Synonyms for the word ETIQUETTE include: polite behavior, good manners and decorum. Or my favorite: common courtesy.
So when a newly elected Democratic Congresswoman publicly calls the President of the United States a curse word I won’t use in this blog, and gets cheered by her audience … and the President describes several African nations with a scatological word I also won’t use, but which most in his Party excused …… I could go on and on.
Instead I’ll ask: where’s the decorum? The manners? Is this how our mothers and fathers guided and raised us? Have we become inured to gaucheness, boorishness and incivility? “People still expect a certain amount of formality in public,” Princeton University history professor Julian Zelizer says. Yes we do.
It’s so easy to be polite and exhibit common courtesy. To hold the door open for the person walking behind you when entering the post office. To put your iPhone away during dinner — and not just on your lap. To cover your mouth when you cough and say God Bless You when someone sneezes. To say thank you to the beleaguered TSA agent who helps lift your carry-on suitcase into the plastic tray. To take your baseball caps off, gentlemen, when you are inside the house. To count to 10 before exploding at the indecipherable-but-trying-hard-to-help-you computer guy somewhere deep in India. I could go on and on.

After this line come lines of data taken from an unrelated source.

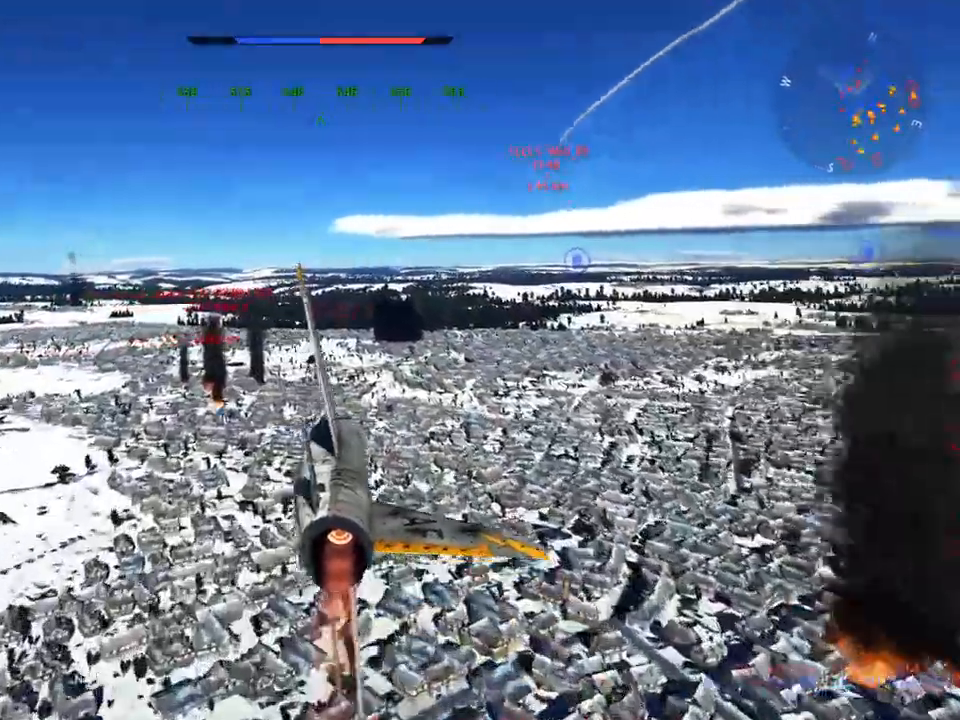
{"keys": ["d"], "mouse": [], "mouse_move": "still", "events": [[67, "d", "up"], [484, "d", "down"]]}
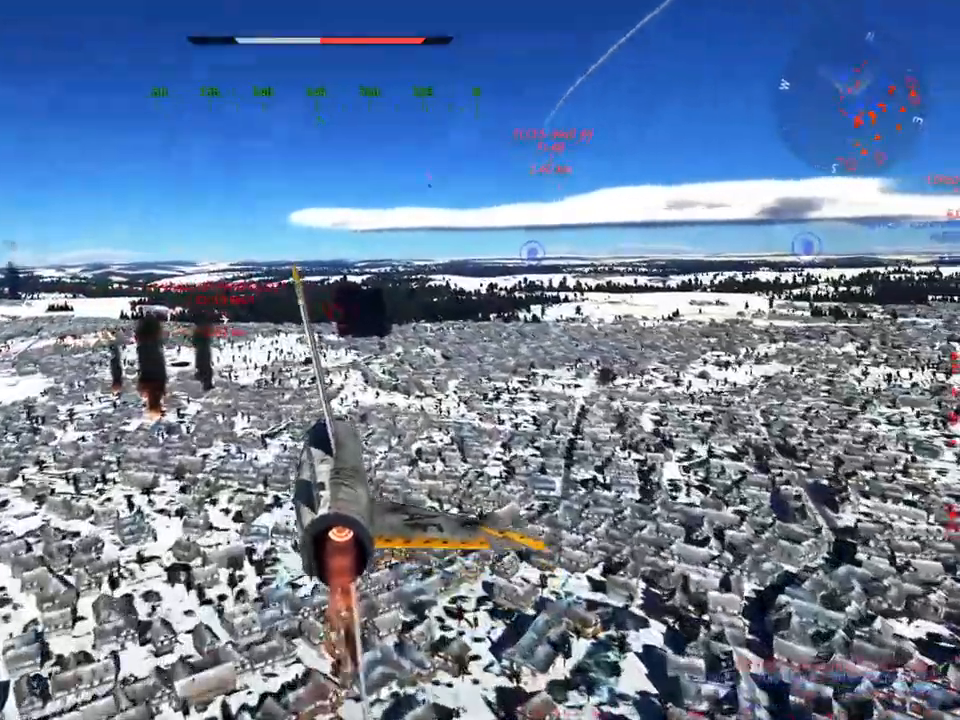
{"keys": [], "mouse": ["right"], "mouse_move": "still", "events": [[66, "d", "up"], [167, "mouse_right", "down"], [267, "d", "down"], [317, "d", "up"]]}
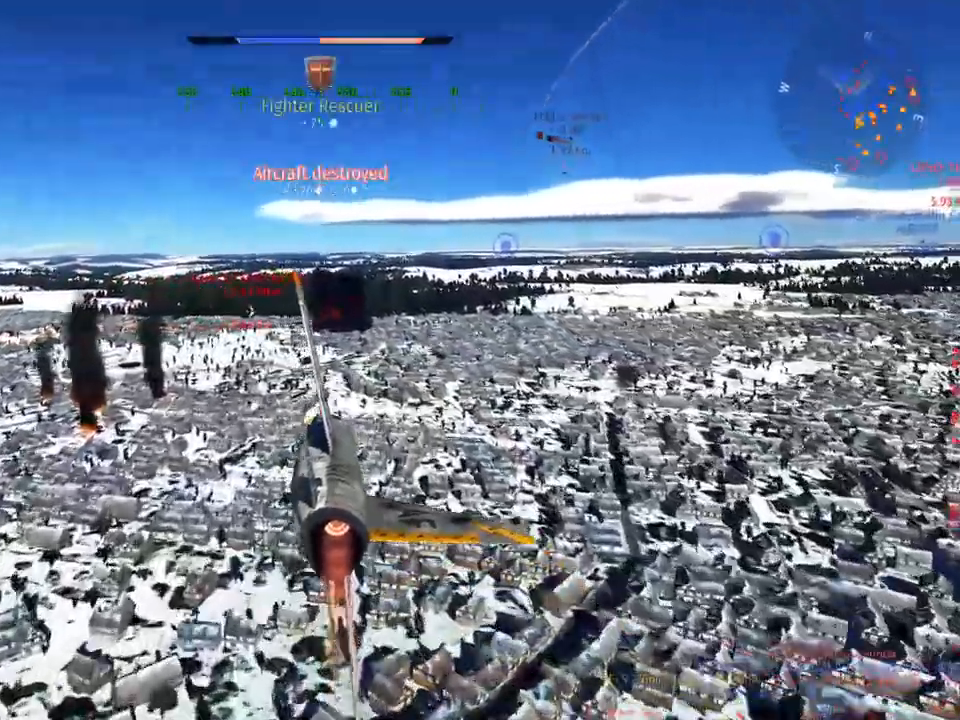
{"keys": [], "mouse": ["right"], "mouse_move": "still", "events": [[367, "d", "down"], [467, "d", "up"]]}
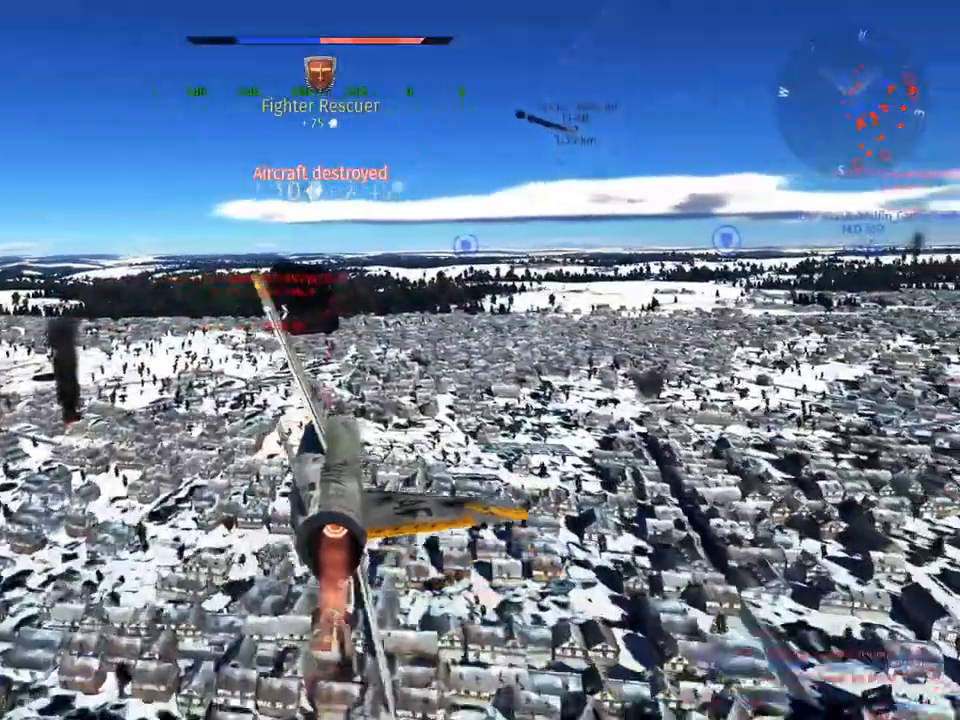
{"keys": ["w"], "mouse": [], "mouse_move": "still", "events": [[333, "w", "down"], [434, "mouse_right", "up"]]}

Being courteous is not heavy lifting. It doesn’t require a PhD in Politeness. I’ll give you an example.
Our flight to and arrival in Florida a week ago was “testing.” JetBlue left four hours late from Boston’s Logan Airport (“We’re waiting for a part.”). Long afternoon. We finally landed at Palm Beach International Airport around 8:30 on New Year’s Eve. When we boarded the shuttle bus to Long Term Parking, Mr. Wonderful looked at me and said, “Almost there. Just hope the car starts.”
The shuttle bus driver said, “I’ll send someone out with jumper cables immediately.” Willy, the PBIA specialist on dead batteries, showed up within five minutes. He tried his best but couldn’t rouse our Honda van. We called Triple-A. A young man in his early 30s arrived around 10:00, tried a few things and announced, “Sorry, folks, the car is really dead, it needs to be flat-bedded to your dealer. My suggestion — call an Uber.”
As we waited for the Uber, neither Willy nor the Triple A guy left us alone in the otherwise deserted and dark parking lot. “We’re happy to stay with you until we know you’re safely on the way,” they said. Our Uber driver was cheerful, and got us to our nesting place half an hour before the Ball fell in New York City. “Have a great new year,” he said with a smile. Then, when I opened my computer the next morning, JetBlue had sent us an apology and generous rebate “for your inconvenience.”
An unfortunate situation was somewhat mitigated and definitely eased by people who displayed grace, kindness and common courtesy.
So when I recently read these words by poet Sara Teasdale, I discovered my new mantra for 2019, and I hope it will be yours as well. Teasdale wrote in her poem called BARTER…
“Spend all you have for loveliness,
Buy it and never count the cost.
For one white singing hour of peace
Count many a year of strife well lost.”